(RECORDS Opens)

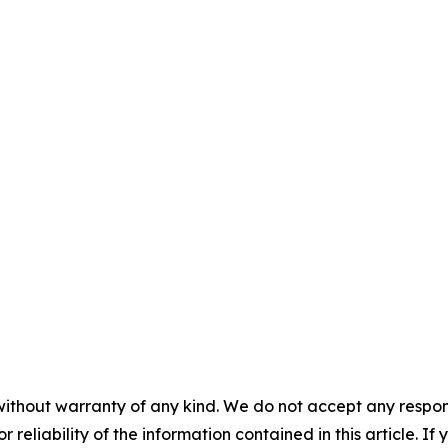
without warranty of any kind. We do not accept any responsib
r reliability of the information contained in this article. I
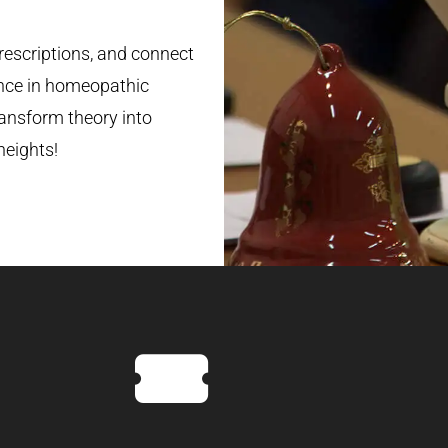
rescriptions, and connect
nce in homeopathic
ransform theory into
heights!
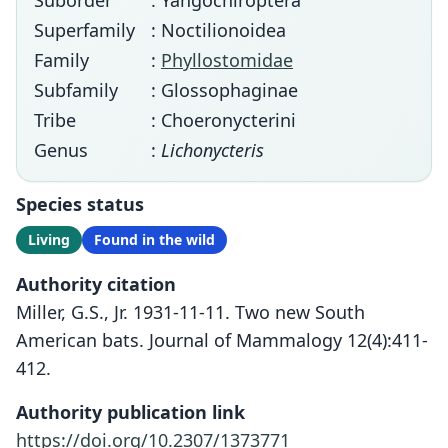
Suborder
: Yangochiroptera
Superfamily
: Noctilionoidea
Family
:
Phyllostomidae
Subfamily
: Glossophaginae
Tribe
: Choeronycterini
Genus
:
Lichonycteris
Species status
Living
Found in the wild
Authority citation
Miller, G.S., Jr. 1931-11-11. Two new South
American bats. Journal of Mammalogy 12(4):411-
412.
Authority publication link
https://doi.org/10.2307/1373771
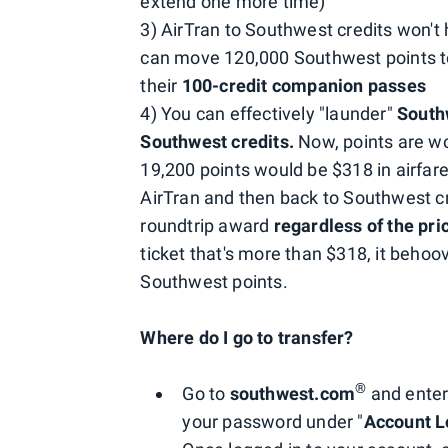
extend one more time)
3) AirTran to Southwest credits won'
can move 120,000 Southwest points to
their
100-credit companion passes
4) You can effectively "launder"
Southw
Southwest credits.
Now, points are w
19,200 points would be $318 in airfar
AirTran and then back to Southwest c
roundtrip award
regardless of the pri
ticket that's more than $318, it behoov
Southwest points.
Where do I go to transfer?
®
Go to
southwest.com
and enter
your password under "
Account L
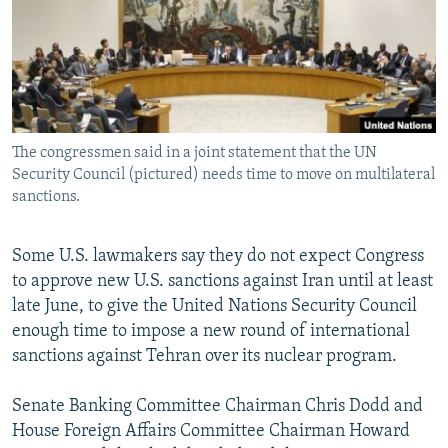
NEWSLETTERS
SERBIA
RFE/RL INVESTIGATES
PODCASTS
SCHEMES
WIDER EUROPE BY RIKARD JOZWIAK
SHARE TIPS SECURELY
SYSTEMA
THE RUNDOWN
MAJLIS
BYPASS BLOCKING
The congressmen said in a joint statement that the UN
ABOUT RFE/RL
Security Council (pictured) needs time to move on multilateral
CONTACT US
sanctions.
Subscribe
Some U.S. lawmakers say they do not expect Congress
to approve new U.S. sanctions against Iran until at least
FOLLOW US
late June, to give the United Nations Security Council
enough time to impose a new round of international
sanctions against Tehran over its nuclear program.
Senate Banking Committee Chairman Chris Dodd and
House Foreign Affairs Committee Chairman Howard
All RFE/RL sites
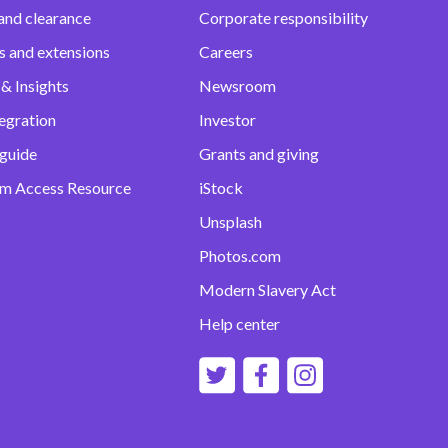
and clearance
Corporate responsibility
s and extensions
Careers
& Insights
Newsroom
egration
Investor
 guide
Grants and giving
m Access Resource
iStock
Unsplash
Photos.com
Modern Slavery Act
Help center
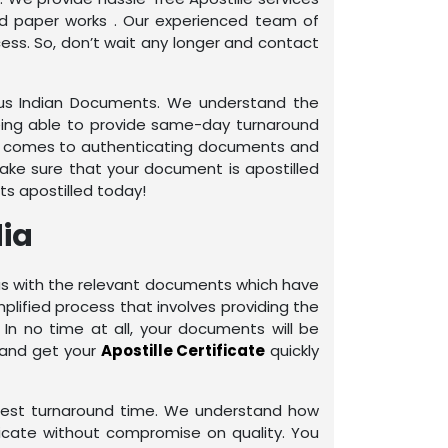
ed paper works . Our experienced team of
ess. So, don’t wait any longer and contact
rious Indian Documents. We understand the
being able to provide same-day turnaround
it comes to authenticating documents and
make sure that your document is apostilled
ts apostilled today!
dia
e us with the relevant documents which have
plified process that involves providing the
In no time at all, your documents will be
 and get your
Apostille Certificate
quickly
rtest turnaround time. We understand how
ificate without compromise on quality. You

(RECORDS Closes)
(RECORDS Opens)

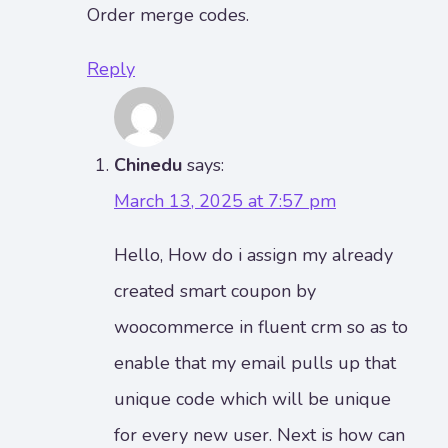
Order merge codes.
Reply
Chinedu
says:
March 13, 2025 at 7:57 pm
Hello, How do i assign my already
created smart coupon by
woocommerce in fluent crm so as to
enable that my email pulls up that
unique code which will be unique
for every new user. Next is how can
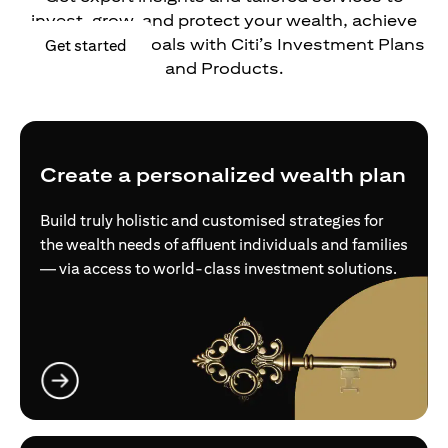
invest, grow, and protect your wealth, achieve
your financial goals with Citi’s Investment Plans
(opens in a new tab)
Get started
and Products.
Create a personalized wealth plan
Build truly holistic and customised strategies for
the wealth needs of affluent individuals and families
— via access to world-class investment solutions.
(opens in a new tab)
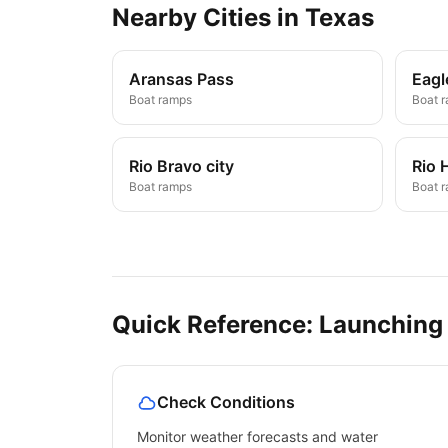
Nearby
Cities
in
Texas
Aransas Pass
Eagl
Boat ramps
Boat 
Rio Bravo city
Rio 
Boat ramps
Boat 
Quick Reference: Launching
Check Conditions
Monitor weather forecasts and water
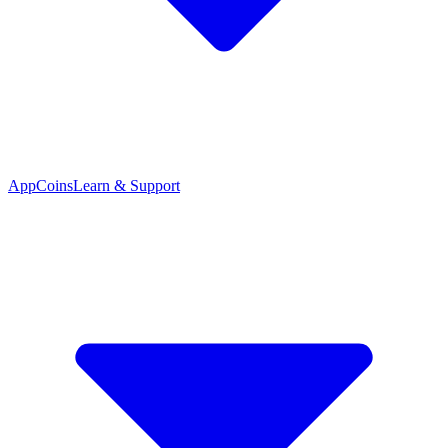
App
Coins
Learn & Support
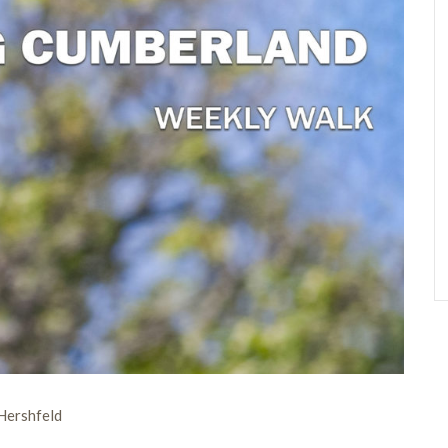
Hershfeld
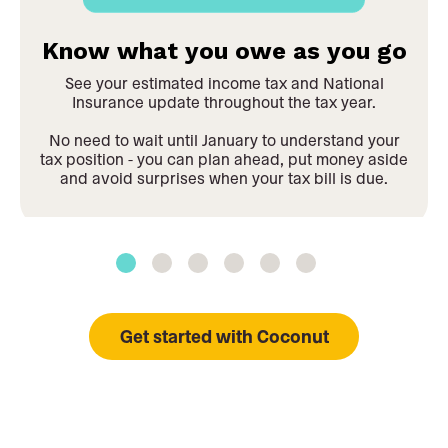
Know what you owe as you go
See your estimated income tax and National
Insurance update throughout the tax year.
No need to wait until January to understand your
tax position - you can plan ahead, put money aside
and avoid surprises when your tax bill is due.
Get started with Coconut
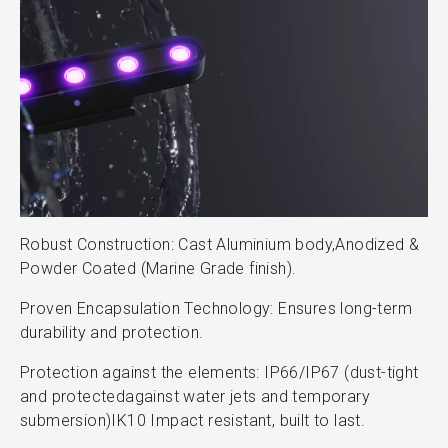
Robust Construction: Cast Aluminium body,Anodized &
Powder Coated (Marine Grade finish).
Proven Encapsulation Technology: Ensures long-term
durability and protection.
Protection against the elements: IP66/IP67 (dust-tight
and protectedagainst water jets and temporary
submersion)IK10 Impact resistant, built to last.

(RECORDS Closes)

Line for line, output the entries above from the line with "created smart coupon by" to the line with "submersion)IK10 Impact resistant, built", both included, and nothing more. Skip pictures.

created smart coupon by
woocommerce in fluent crm so as to
enable that my email pulls up that
unique code which will be unique
for every new user. Next is how can
invest, grow, and protect your wealth, achieve
your financial goals with Citi’s Investment Plans
(opens in a new tab)
Get started
and Products.
Create a personalized wealth plan
Build truly holistic and customised strategies for
the wealth needs of affluent individuals and families
— via access to world-class investment solutions.
(opens in a new tab)
Nearby
Cities
in
Texas
Aransas Pass
Eagl
Boat ramps
Boat 
Rio Bravo city
Rio 
Boat ramps
Boat 
Quick Reference: Launching
Check Conditions
Monitor weather forecasts and water
App
Coins
Learn & Support
Hershfeld
Know what you owe as you go
See your estimated income tax and National
Insurance update throughout the tax year.
No need to wait until January to understand your
tax position - you can plan ahead, put money aside
and avoid surprises when your tax bill is due.
Get started with Coconut
Robust Construction: Cast Aluminium body,Anodized &
Powder Coated (Marine Grade finish).
Proven Encapsulation Technology: Ensures long-term
durability and protection.
Protection against the elements: IP66/IP67 (dust-tight
and protectedagainst water jets and temporary
submersion)IK10 Impact resistant, built to last.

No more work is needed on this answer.